Seems like (one of) the next Elixir releases will include the support you're looking for in mix.

tengbretson 19 hours ago||
I've kind of gotten a

Scala : Gleam :: JavaScript : Lua

vibe from it.

jszymborski 19 hours ago||
It also most reminded me of Scala.
thayne 17 hours ago||
My biggest problem with gleam is the lack of any kind of ad-hoc polymorphism (interface, trait, typeclass, protocol, etc.).

It also seems weird to make a language for BEAM that depends on a separate library for actors and concurrency.

Nezteb 17 hours ago||
I thought so too, although treating everything as data and functions is really nice [1].

Regarding the BEAM and why Gleam has a separate library for actors: [2]

> "One notable difference between Elixir and Gleam is that Elixir gets to just re-use the OTP code as-is (with some Elixir wrappers on top for convenience). Gleam concluded that the OTP is built expecting dynamic types, and that for best results in Gleam they'd need to re-implement the key primitives. That's why the example shown is an "Actor" not a GenServer - it serves the same purpose, and might even fit in a Supervision tree, but isn't actually a GenServer."

There's a brief snippet mentioning this in the Gleam OTP readme as well: [3]

> "Actors do not yet support all OTP system messages, so some of the OTP debugging APIs may not be fully functional."

[1] https://mckayla.blog/posts/all-you-need-is-data-and-function...

[2] https://news.ycombinator.com/item?id=40645489

[3] https://github.com/gleam-lang/otp#limitations-and-known-issu...

figbert 10 hours ago||
I was tricked into trying Gleam earlier this summer, and really liked it! I anticipate that I will at least use it for all future web projects (one example: https://github.com/FIGBERT/bdab) due to my serious JavaScript allergy.

I will note something that might be of use for the work in this particular article: https://hexdocs.pm/gleam_stdlib/gleam/dynamic/decode.html

Gleam Decoders are something I haven’t fully wrapped my head around, but are supposedly very powerful and do exactly what this article is focused on (parsing input data into Gleam types) in a more(?) idiomatic way.

brightball 18 hours ago||
There was a great talk on Gleam at the Carolina Code Conference in 2024.

https://youtu.be/vyEWc0-kbkw?si=3o-KasK4H2n-0_KD

oDot 16 hours ago||
I moved to Gleam with all of my projects and am not going back. The language is fantastic but really the most impactful are the coding paradigms that it enables, especially the actor model and especially on the front end (The Elm Architecture)
sureglymop 13 hours ago|
So do you build stuff using Wisp and Lustre?

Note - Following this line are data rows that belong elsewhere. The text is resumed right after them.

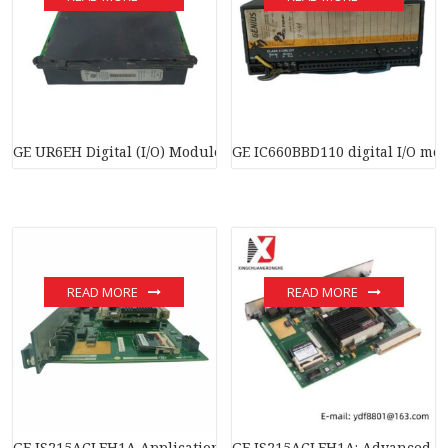
GE UR6EH Digital (I/O) Module
GE IC660BBD110 digital I/O mo
READ MORE
READ MORE
GE IS215ACLEH1A Application Control Layer Module
GE IS215ACLEH1A: Advanced Co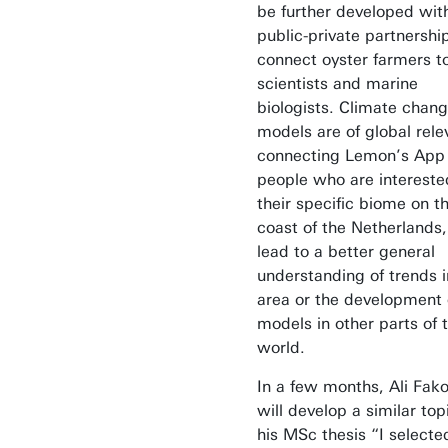
be further developed wit
public-private partnership
connect oyster farmers t
scientists and marine
biologists. Climate chan
models are of global rele
connecting Lemon’s App
people who are intereste
their specific biome on t
coast of the Netherlands
lead to a better general
understanding of trends i
area or the development 
models in other parts of 
world.
In a few months, Ali Fak
will develop a similar top
his MSc thesis “I selecte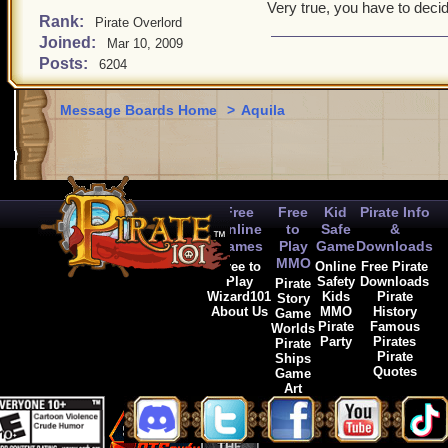
Very true, you have to deci
Rank:
Pirate Overlord
Joined:
Mar 10, 2009
Posts:
6204
Message Boards Home
>
Aquila
Free
Free
Kid
Pirate Info
Online
to
Safe
&
Games
Play
Game
Downloads
MMO
Free to
Online
Free Pirate
Play
Safety
Downloads
Pirate
Wizard101
Kids
Pirate
Story
About Us
MMO
History
Game
Pirate
Famous
Worlds
Party
Pirates
Pirate
Pirate
Ships
Quotes
Game
Art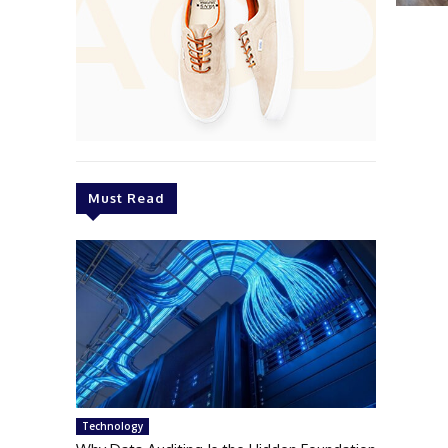
Must Read
Technology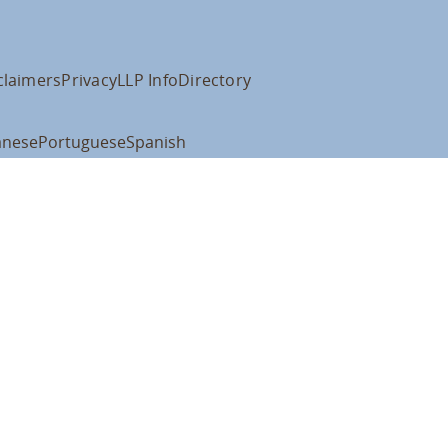
claimers
Privacy
LLP Info
Directory
anese
Portuguese
Spanish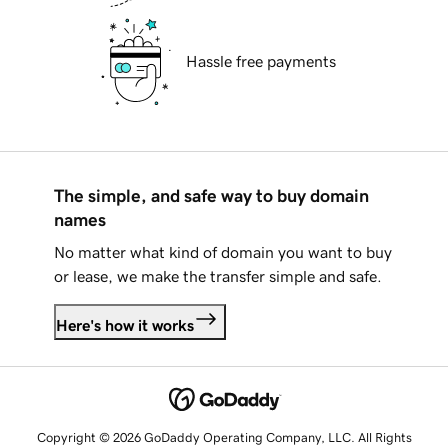
Hassle free payments
The simple, and safe way to buy domain
names
No matter what kind of domain you want to buy
or lease, we make the transfer simple and safe.
Here's how it works
Copyright © 2026 GoDaddy Operating Company, LLC. All Rights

I would love to look at some example applications!

oDot 7 hours ago||
Yes.

https://nestful.app used to be TS + Vue but it's almost entirely Gleam now, with Lustre used for state management and only the views being Vue templates. Those will also be migrated away for a fully Lustre solution.

Blog posts:

https://blog.nestful.app/s/the-tech-behind-nestful

datboi_420 19 hours ago|
This was a great read! One thing that def makes Gleams error handling _look_ nicer, is utilizing `result.try` with the `use` keyword.